■ Aufgabenstellung
• A. Beantworte anhand des Textes über die AirPods diese Fragen:
(i) Welche Bauform haben die beiden Modelle der AirPods 4?
(ii) Wie lange sind die AirPods Pro 2 laut dem Text schon auf dem Markt?
(iii) Welcher Chip arbeitet im Inneren der AirPods Max?
• B. Gib bitte den Abschnitt aus dem Text über die AirPods wörtlich wieder, beginnend bei „Flankiert werden sie“ und endend bei „der veraltete H1-Chip.“.

■ Dokument
○ ○ ○
Hardware
27.09.2024
Das beste aus zwei Welten
1. Teil: „Air Pods 4 ausprobiert“

Air Pods 4 ausprobiert

Apple Inc.
Der Preis ist nicht der Grund, den AirPods 4 den Vorzug zu geben. Vielmehr muss man sie wollen – und dann leisten sie Außergewöhnliches.
Für alle, die neu im Thema sind, werfen wir vorab einen Blick auf die aktuelle AirPods-Reihe. Ganz unten in der Hackordnung stehen die neuen AirPods 4. Der wichtigste Neuzugang sind jedoch die neuen AirPods 4 mit aktiver Geräuschunterdrückung – und um die geht es hier. Bei beiden Modellen handelt es sich um Earbuds mit einer offenen Bauform: Die Stöpsel liegen also locker in den Ohren.
Flankiert werden sie von den AirPods Pro 2. Die haben zwar schon zwei Jahre auf dem Tacho, doch sie erfreuen sich einer ungebrochenen Beliebtheit und sind mit dem aktuellen H2-Chip ausgestattet. Als «In-Ear» mit einer geschlossenen Bauform und Silikon-Aufsätzen dichten sie den Gehörgang so gut ab, wie es einem Gummistöpsel überhaupt möglich ist.
Am oberen Ende warten die AirPods Max. Sie umschließen das gesamte Ohr (Over-Ear) und bieten mit größeren Treibern einen besonders kräftigen Klang. Allerdings sieht man sie in der freien Wildbahn eher selten, weil sie unpraktisch zu transportieren sind. Selbst Apple schenkt ihnen nur minimale Aufmerksamkeit, im Inneren arbeitet der veraltete H1-Chip.
  • Von links nach rechts: AirPods 4, AirPods 4 mit aktiver Geräusch­unter­drückung, AirPods Pro 2 und AirPods Max
    Quelle:
    Apple Inc.
Die größte Rivalität unter Geschwistern erleben die AirPods Pro 2 und die AirPods 4 mit aktiver Geräuschunterdrückung. Dabei stellt sich zwangsläufig die Frage, was die AirPods Pro besser können und wo die AirPods 4 punkten. Doch das ist nicht der springende Punkt. Die AirPods 4 sind keine Konkurrenz zu den AirPods Pro 2, sondern ein eigenständiges Produkt mit Vorzügen, die man bei den AirPods Pro 2 nicht findet – und umgekehrt.
○ ○ ○
■ Datenbereich
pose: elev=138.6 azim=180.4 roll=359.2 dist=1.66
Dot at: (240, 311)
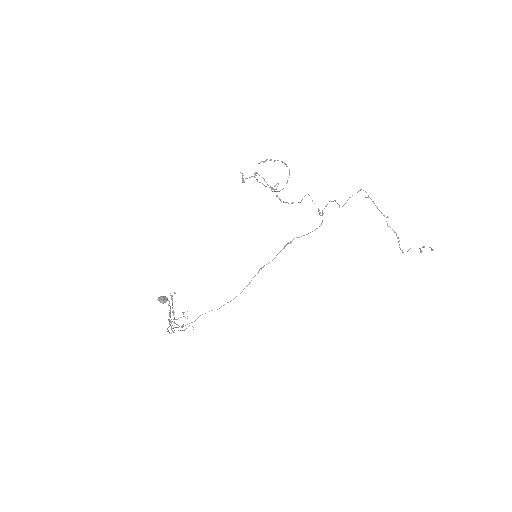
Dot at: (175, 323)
○ ○ ○
■ Lösungen
• A.
(i) Eine offene Bauform
(ii) Zwei Jahre
(iii) Der veraltete H1-Chip

• B.
Flankiert werden sie von den AirPods Pro 2. Die haben zwar schon zwei Jahre auf dem Tacho, doch sie erfreuen sich einer ungebrochenen Beliebtheit und sind mit dem aktuellen H2-Chip ausgestattet. Als «In-Ear» mit einer geschlossenen Bauform und Silikon-Aufsätzen dichten sie den Gehörgang so gut ab, wie es einem Gummistöpsel überhaupt möglich ist.
Am oberen Ende warten die AirPods Max. Sie umschließen das gesamte Ohr (Over-Ear) und bieten mit größeren Treibern einen besonders kräftigen Klang. Allerdings sieht man sie in der freien Wildbahn eher selten, weil sie unpraktisch zu transportieren sind. Selbst Apple schenkt ihnen nur minimale Aufmerksamkeit, im Inneren arbeitet der veraltete H1-Chip.